» Task item
Using the data below, copy every line that contains the word "мира".

Dataset entries
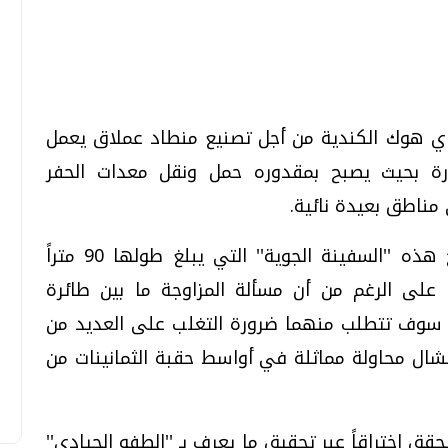
تحقيقات وحوارات
تحقيقات وحوارات
 هوك الكندية من أجل تصنيع منطاد عملاق يعمل
وارة بحيث يصبح بمقدوره حمل ونقل معدات الحفر
 مناطق بعيدة نائية.
وأعربت الشركتان عن أملهما في أن تصبح هذه ''السفينة الجوية'' التي يبلغ طولها 90 متراً
قمي.. تقنيات واعدة
دليلك للتنسيق الجامعي .. تساؤلات
جاهزة للخدمة التجارية بحلول العام 2012 على الرغم من أن مسألة المزاوجة ما بين طائرة
وإجابات
اء سوف تتطلب منهما ضرورة التغلب على العديد من
السبت، 01 اغسطس 2026 10:25 ص
شال محاولة مماثلة في أواسط حقبة الثمانينات من
ق اختراقاً عبر تحقيق ما يعرف بـ ''الطفو الحيادي''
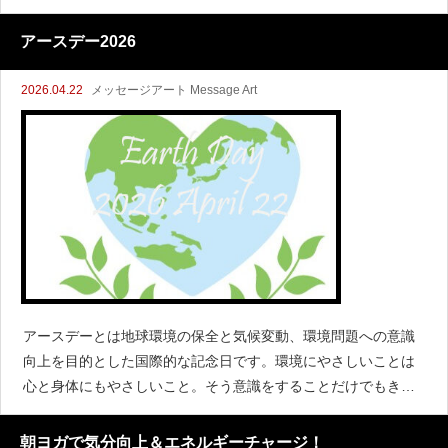
アースデー2026
2026.04.22
メッセージアート Message Art
アースデーとは地球環境の保全と気候変動、環境問題への意識
向上を目的とした国際的な記念日です。環境にやさしいことは
心と身体にもやさしいこと。そう意識をすることだけでもきっ
と私はアースデーに参加しているだと思う。地球という私たち
すべ
朝ヨガで気分向上＆エネルギーチャージ！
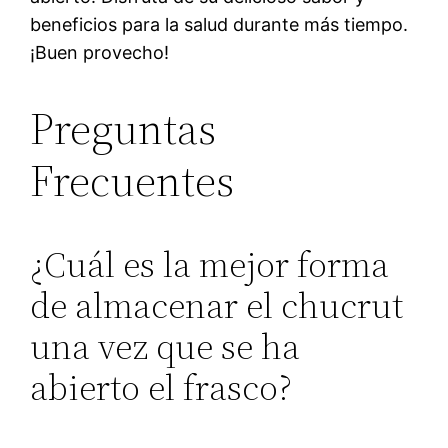
beneficios para la salud durante más tiempo.
¡Buen provecho!
Preguntas
Frecuentes
¿Cuál es la mejor forma
de almacenar el chucrut
una vez que se ha
abierto el frasco?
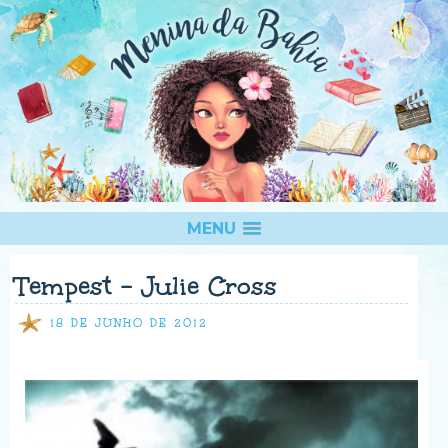
MENU
Tempest - Julie Cross
18 DE JUNHO DE 2012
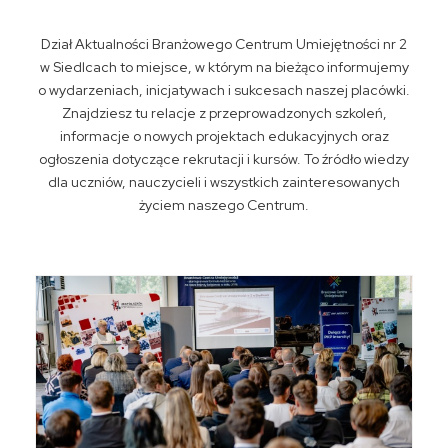
Dział Aktualności Branżowego Centrum Umiejętności nr 2
w Siedlcach to miejsce, w którym na bieżąco informujemy
o wydarzeniach, inicjatywach i sukcesach naszej placówki.
Znajdziesz tu relacje z przeprowadzonych szkoleń,
informacje o nowych projektach edukacyjnych oraz
ogłoszenia dotyczące rekrutacji i kursów. To źródło wiedzy
dla uczniów, nauczycieli i wszystkich zainteresowanych
życiem naszego Centrum.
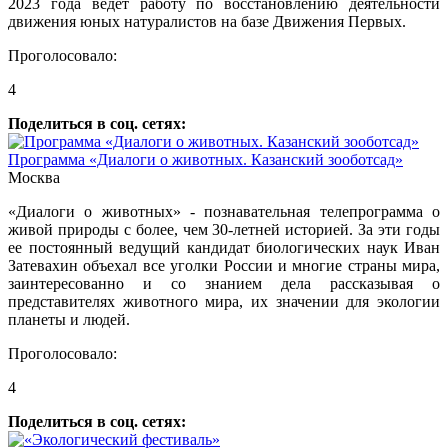
2023 года ведет работу по восстановлению деятельности
движения юных натуралистов на базе Движения Первых.
Проголосовало:
4
Поделиться в соц. сетях:
Программа «Диалоги о животных. Казанский зооботсад»
Москва
«Диалоги о животных» - познавательная телепрограмма о
живой природы с более, чем 30-летней историей. За эти годы
ее постоянный ведущий кандидат биологических наук Иван
Затевахин объехал все уголки России и многие страны мира,
заинтересованно и со знанием дела рассказывая о
представителях животного мира, их значении для экологии
планеты и людей.
Проголосовало:
4
Поделиться в соц. сетях:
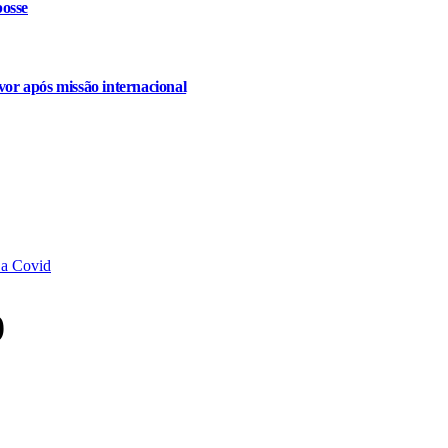
osse
or após missão internacional
 a Covid
9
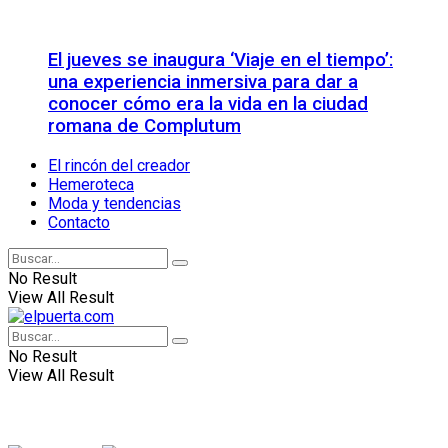
El jueves se inaugura ‘Viaje en el tiempo’:
una experiencia inmersiva para dar a
conocer cómo era la vida en la ciudad
romana de Complutum
El rincón del creador
Hemeroteca
Moda y tendencias
Contacto
No Result
View All Result
No Result
View All Result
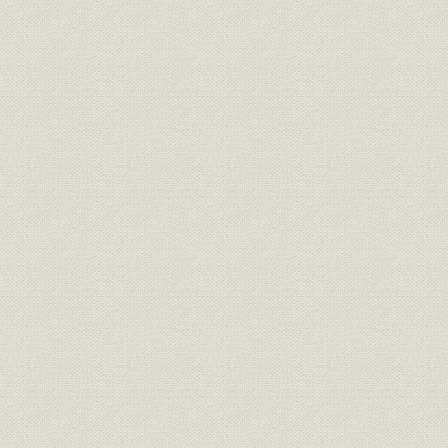
3 「傭員俸給支給規則」の制定
4 「駅夫世話役以下日給等級表」の制定
5 諸手当
第7 旅費
1 「旅費定則」の制定
2 鉄道寮特殊旅費支給規定の施行
3 「内国旅費規則」の制定と「鉄道局旅費規定」の施行
4 「内国旅費規則」の改正と「鉄道庁旅費規程」の施行
第8 厚生
1 災害の補償
2 恩給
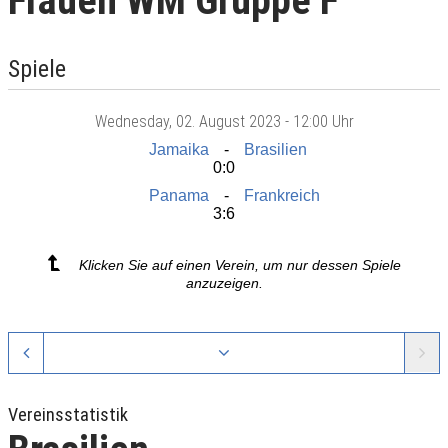
Frauen WM Gruppe F
Spiele
Wednesday
, 02. August 2023 -
12:00 Uhr
Jamaika
Brasilien
0:0
Panama
Frankreich
3:6
Klicken Sie auf einen Verein, um nur dessen Spiele
anzuzeigen.
Vereinsstatistik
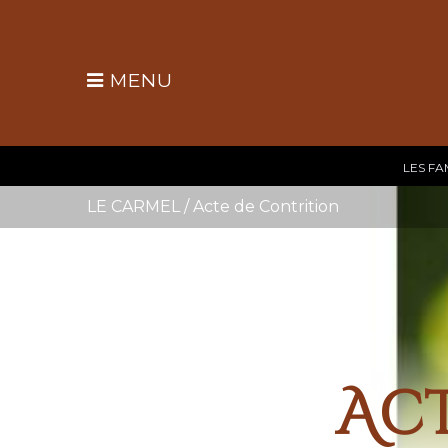
MENU
LES FA
LE CARMEL
/
Acte de Contrition
Act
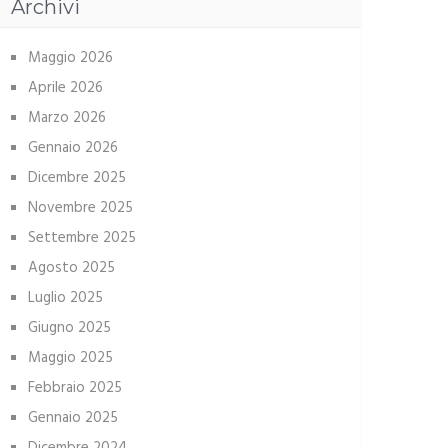
Archivi
Maggio 2026
Aprile 2026
Marzo 2026
Gennaio 2026
Dicembre 2025
Novembre 2025
Settembre 2025
Agosto 2025
Luglio 2025
Giugno 2025
Maggio 2025
Febbraio 2025
Gennaio 2025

» Final answer
Затевахин объехал все уголки России и многие страны мира,
представителях животного мира, их значении для экологии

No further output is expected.